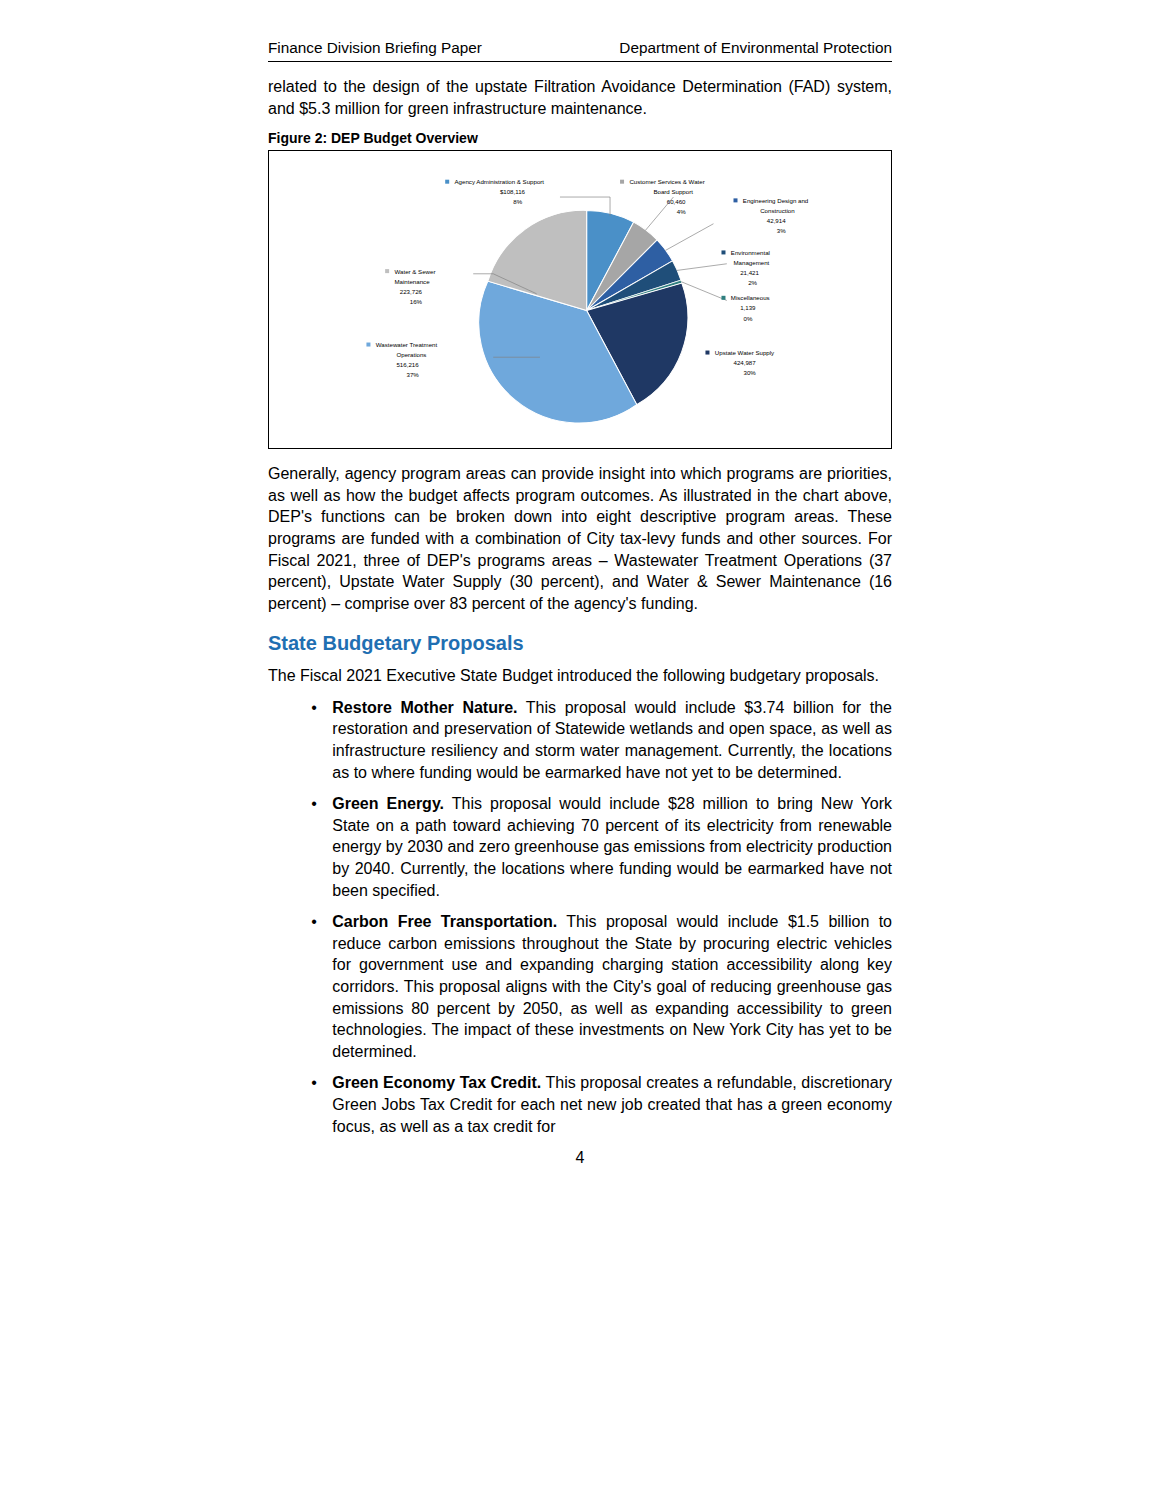Finance Division Briefing Paper
Department of Environmental Protection
related to the design of the upstate Filtration Avoidance Determination (FAD) system, and $5.3 million for green infrastructure maintenance.
Figure 2: DEP Budget Overview
Agency Administration & Support $108,116 8% Customer Services & Water Board Support 60,460 4% Engineering Design and Construction 42,914 3% Environmental Management 21,421 2% Miscellaneous 1,139 0% Upstate Water Supply 424,987 30% Water & Sewer Maintenance 223,726 16% Wastewater Treatment Operations 516,216 37%
Generally, agency program areas can provide insight into which programs are priorities, as well as how the budget affects program outcomes. As illustrated in the chart above, DEP's functions can be broken down into eight descriptive program areas. These programs are funded with a combination of City tax-levy funds and other sources. For Fiscal 2021, three of DEP's programs areas – Wastewater Treatment Operations (37 percent), Upstate Water Supply (30 percent), and Water & Sewer Maintenance (16 percent) – comprise over 83 percent of the agency's funding.
State Budgetary Proposals
The Fiscal 2021 Executive State Budget introduced the following budgetary proposals.
Restore Mother Nature. This proposal would include $3.74 billion for the restoration and preservation of Statewide wetlands and open space, as well as infrastructure resiliency and storm water management. Currently, the locations as to where funding would be earmarked have not yet to be determined.
Green Energy. This proposal would include $28 million to bring New York State on a path toward achieving 70 percent of its electricity from renewable energy by 2030 and zero greenhouse gas emissions from electricity production by 2040. Currently, the locations where funding would be earmarked have not been specified.
Carbon Free Transportation. This proposal would include $1.5 billion to reduce carbon emissions throughout the State by procuring electric vehicles for government use and expanding charging station accessibility along key corridors. This proposal aligns with the City's goal of reducing greenhouse gas emissions 80 percent by 2050, as well as expanding accessibility to green technologies. The impact of these investments on New York City has yet to be determined.
Green Economy Tax Credit. This proposal creates a refundable, discretionary Green Jobs Tax Credit for each net new job created that has a green economy focus, as well as a tax credit for
4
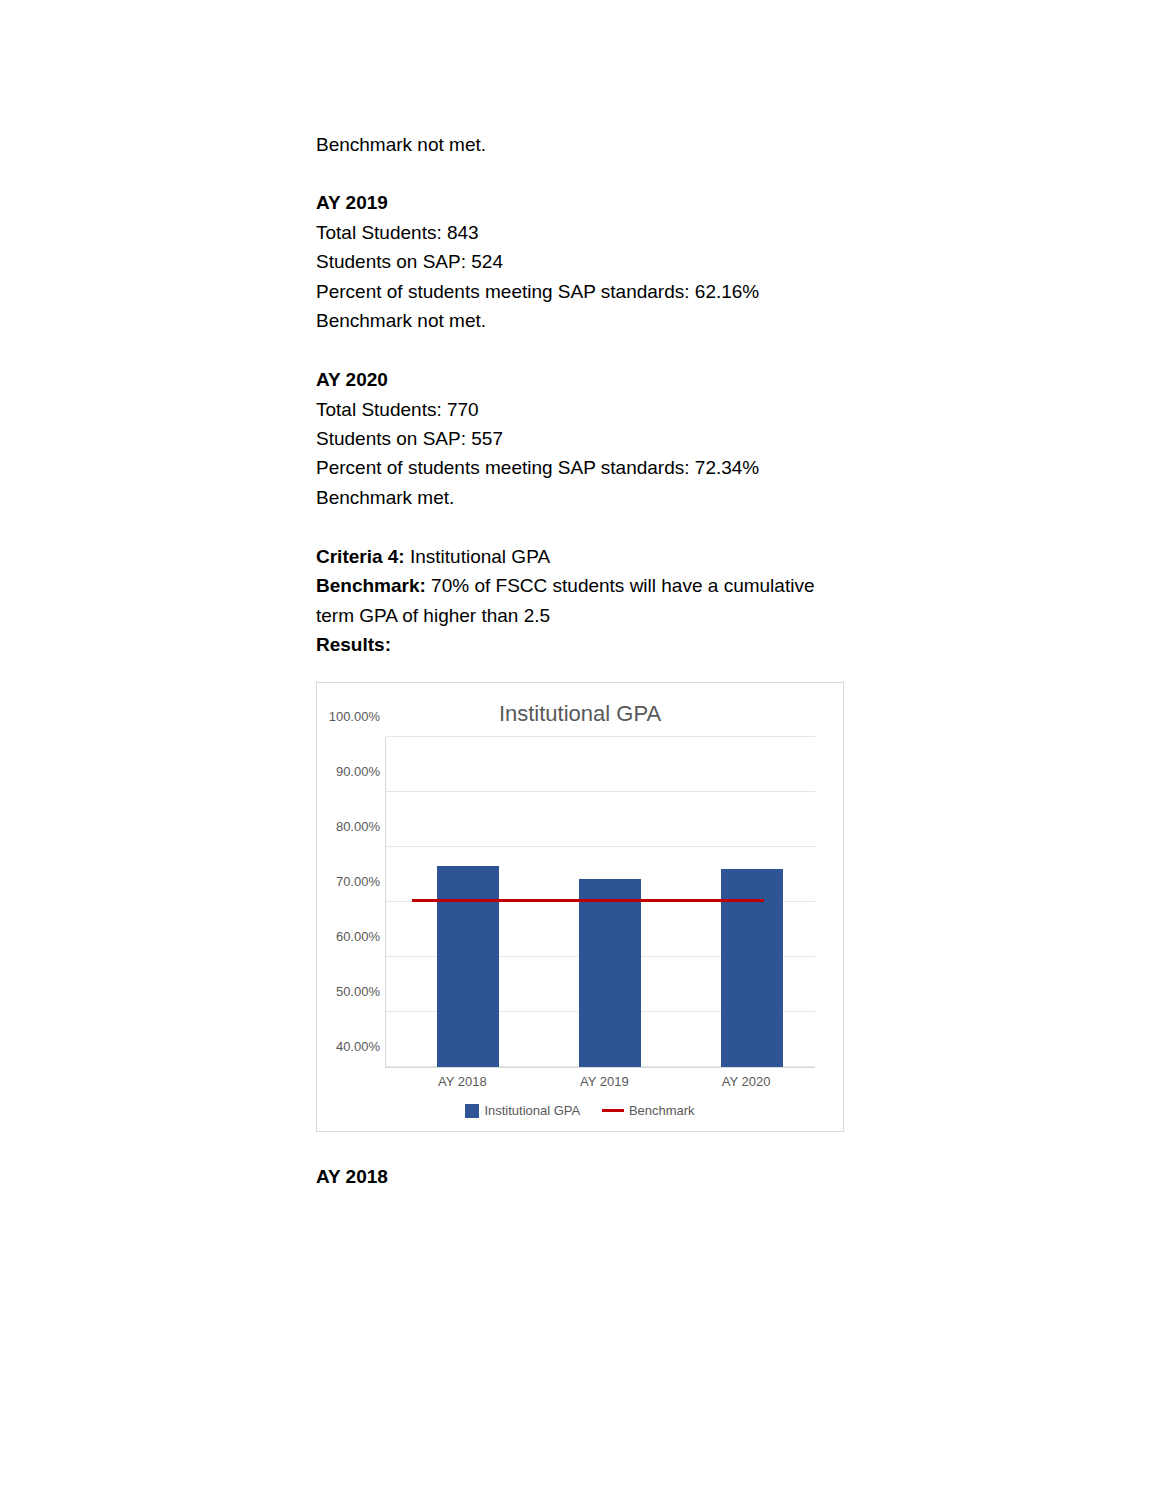Benchmark not met.
AY 2019
Total Students: 843
Students on SAP: 524
Percent of students meeting SAP standards: 62.16%
Benchmark not met.
AY 2020
Total Students: 770
Students on SAP: 557
Percent of students meeting SAP standards: 72.34%
Benchmark met.
Criteria 4: Institutional GPA
Benchmark: 70% of FSCC students will have a cumulative term GPA of higher than 2.5
Results:
Institutional GPA
100.00%
90.00%
80.00%
70.00%
60.00%
50.00%
40.00%
AY 2018
AY 2019
AY 2020
Institutional GPA Benchmark
AY 2018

****************************************

- **EXERCISE PROMPT**:
Go through the data above and return each line containing the string "Total".

- **ANSWER BOX**:
Total Students: 843
Total Students: 770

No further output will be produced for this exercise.